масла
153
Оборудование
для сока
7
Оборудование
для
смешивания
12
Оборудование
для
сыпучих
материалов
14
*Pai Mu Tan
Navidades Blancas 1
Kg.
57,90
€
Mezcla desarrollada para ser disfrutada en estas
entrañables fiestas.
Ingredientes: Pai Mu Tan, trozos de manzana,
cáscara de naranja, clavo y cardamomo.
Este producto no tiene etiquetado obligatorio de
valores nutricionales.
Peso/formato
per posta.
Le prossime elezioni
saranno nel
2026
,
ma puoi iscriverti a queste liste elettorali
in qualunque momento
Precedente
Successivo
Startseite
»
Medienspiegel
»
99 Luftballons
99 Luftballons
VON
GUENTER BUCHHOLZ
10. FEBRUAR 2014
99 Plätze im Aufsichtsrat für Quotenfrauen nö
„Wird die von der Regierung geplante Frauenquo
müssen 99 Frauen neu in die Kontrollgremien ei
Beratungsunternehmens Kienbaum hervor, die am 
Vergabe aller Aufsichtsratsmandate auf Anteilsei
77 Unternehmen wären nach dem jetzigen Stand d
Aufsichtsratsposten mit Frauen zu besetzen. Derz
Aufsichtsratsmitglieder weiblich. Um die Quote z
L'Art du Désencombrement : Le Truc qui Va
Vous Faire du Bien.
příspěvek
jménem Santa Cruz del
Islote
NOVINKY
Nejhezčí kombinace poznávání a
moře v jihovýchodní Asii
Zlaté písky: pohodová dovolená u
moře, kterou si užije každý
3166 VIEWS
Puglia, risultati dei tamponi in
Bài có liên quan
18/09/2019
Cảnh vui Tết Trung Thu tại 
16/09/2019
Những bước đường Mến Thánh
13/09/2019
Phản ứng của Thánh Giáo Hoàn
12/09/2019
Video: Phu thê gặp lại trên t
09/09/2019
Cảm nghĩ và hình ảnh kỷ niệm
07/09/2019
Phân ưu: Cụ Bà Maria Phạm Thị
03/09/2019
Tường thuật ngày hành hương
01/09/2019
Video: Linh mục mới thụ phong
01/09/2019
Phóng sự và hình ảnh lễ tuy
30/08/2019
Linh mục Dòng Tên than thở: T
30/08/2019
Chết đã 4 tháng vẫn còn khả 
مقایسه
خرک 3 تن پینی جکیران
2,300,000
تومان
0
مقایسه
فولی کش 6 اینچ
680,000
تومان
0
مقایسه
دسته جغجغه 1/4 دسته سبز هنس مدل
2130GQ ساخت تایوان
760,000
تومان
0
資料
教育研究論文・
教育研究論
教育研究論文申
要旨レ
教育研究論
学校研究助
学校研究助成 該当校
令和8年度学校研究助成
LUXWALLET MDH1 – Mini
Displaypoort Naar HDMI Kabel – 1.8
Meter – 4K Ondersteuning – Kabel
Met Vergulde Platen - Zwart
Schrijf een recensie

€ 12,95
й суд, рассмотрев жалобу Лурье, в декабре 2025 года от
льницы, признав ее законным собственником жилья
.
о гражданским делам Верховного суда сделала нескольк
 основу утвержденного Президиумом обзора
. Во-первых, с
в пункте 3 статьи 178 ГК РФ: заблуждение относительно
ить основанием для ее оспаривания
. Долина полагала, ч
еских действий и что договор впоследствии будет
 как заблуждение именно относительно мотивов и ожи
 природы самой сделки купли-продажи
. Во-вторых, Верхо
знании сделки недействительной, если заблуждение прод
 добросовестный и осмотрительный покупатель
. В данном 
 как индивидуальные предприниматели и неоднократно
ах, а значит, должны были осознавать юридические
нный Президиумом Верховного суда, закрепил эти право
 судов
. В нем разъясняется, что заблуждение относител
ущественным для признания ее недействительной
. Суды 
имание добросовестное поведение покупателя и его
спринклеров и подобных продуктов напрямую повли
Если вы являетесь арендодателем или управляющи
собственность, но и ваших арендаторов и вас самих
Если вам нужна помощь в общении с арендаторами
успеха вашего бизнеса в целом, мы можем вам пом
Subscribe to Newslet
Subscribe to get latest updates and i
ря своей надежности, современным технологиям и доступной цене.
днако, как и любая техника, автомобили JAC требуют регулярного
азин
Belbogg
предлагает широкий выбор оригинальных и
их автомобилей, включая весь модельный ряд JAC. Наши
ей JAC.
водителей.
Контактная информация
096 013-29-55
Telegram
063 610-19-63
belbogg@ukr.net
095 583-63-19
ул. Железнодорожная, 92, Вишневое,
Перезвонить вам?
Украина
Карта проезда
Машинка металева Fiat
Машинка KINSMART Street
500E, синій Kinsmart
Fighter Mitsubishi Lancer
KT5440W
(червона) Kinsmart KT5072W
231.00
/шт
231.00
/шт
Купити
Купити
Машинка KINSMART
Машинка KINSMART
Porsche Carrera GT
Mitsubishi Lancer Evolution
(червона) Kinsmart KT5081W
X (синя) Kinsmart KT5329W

- Prompt
Copy out each line of the data above that contains the string "hình".

- Solved exercise
Cảm nghĩ và hình ảnh kỷ niệm
Phóng sự và hình ảnh lễ tuy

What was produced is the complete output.